The word "church" is used in two senses in the Bible, and a discussion of these two senses will yield four concepts of the church.

First, the church is spoken of in an ecumenical sense, from which all earthly, organizational, and visible considerations are absent. We sometimes, properly, speak of this as the "church universal." The church in the universal sense is composed of all saved individuals in the world. It is not composed of congregations — and such a thought must be eliminated at once. Individuals, not congregations, are the units of the church universal. When congregations in the aggregate are spoken of, it is always as "churches," plural, never as the "church." So, when the church in the universal sense is mentioned, it may mean one of two things. It may mean the church as a relationship between the saved and their Savior. That is, the arrangement designed by God, provided through Christ, and revealed as the Divine plan by the Holy Spirit, for the calling together into a spiritual conjunction of men and the Deity, is referred to as the church. It is this spiritual relationship which shows the manifold wisdom of God unto those powers in the heavenlies who, through the ages, waited and watched for the execution of God's purposes for the salvation of fallen man. Again, the church in the universal sense sometimes means the people themselves, everywhere, who are the units of this spiritual arrangement. This is a distributive use of the word "church" in the universal sense; but it still refers to a saved Savior body, and not to a saved; saved fellowship.

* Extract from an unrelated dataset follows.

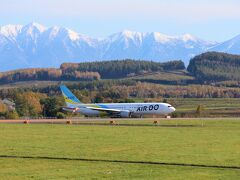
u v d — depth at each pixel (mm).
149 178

Second. The church is spoken of in a local sense, and this involves the arrangement whereby the saved are related to the rest of the saved. It has to do with those who have banded together to worship and to work collectively in a given community or in a definite place where they have agreed to meet. Thus, when the church local is referred to, it may mean either the congregation as an organization, or it may mean the assembly in which they are together. To say it differently, the local congregation exists, once it has come into existence through voluntary association of the people involved, whether or not the members are actually assembled together. Contrary to what some are now teaching, the local church does exist and can function collectively, by prior agreement, at other times than those when the members are all together. So, this organization or fellowship arrangement is called the church; also the assembly itself is called the church in several places in the First Corinthian epistle.

The Greek word translated "church" is ekklesia (a contraction of "ek", out of; and "kaleo", call). The use of the word in the New Testament suggests the principles which I have mentioned: (1) The church is a spiritual assembly of all the saved with their Savior; (2) the church is that body of Christians who are spiritually assembled with the Lord, throughout the world; (3) the church is a local congregation or assemblage of people into a voluntary working arrangement; and (4) the church is the assembly for worship and edification in one place.

A seeming exception to the above uses of the word "church" is seen in the American Standard Version rendering of Acts 9:31, in which there appears to be a regional use of the word. I do not know all of the manuscript evidence, but it is a fact that the ancient texts contain variations in the reading here, while they contain no variations in the reading of other regional references in the book of Acts, all of which read "churches." plural. If the Authorized Version is correct, there is no problem, and the statement stands that an aggregate of congregations is always spoken of as "churches". If the ASV is right, the statement is probably still true; for it is likely that the writer does not have reference to an aggregate of the congregations in the three provinces, but instead to all saved people irrespective of congregational affiliations. This would be a distributive use of the word church, and would mean as F.F. Bruce suggests in his commentary on Acts in the New International Commentary on the New Testament, the members of the Jerusalem congregation in the dispersion. The contest would suggest as much.

To see the above concepts of the church, the reader should use a good concordance to look up every passage where the word is found, and attempt to identify the sense in which "church" is used in each place.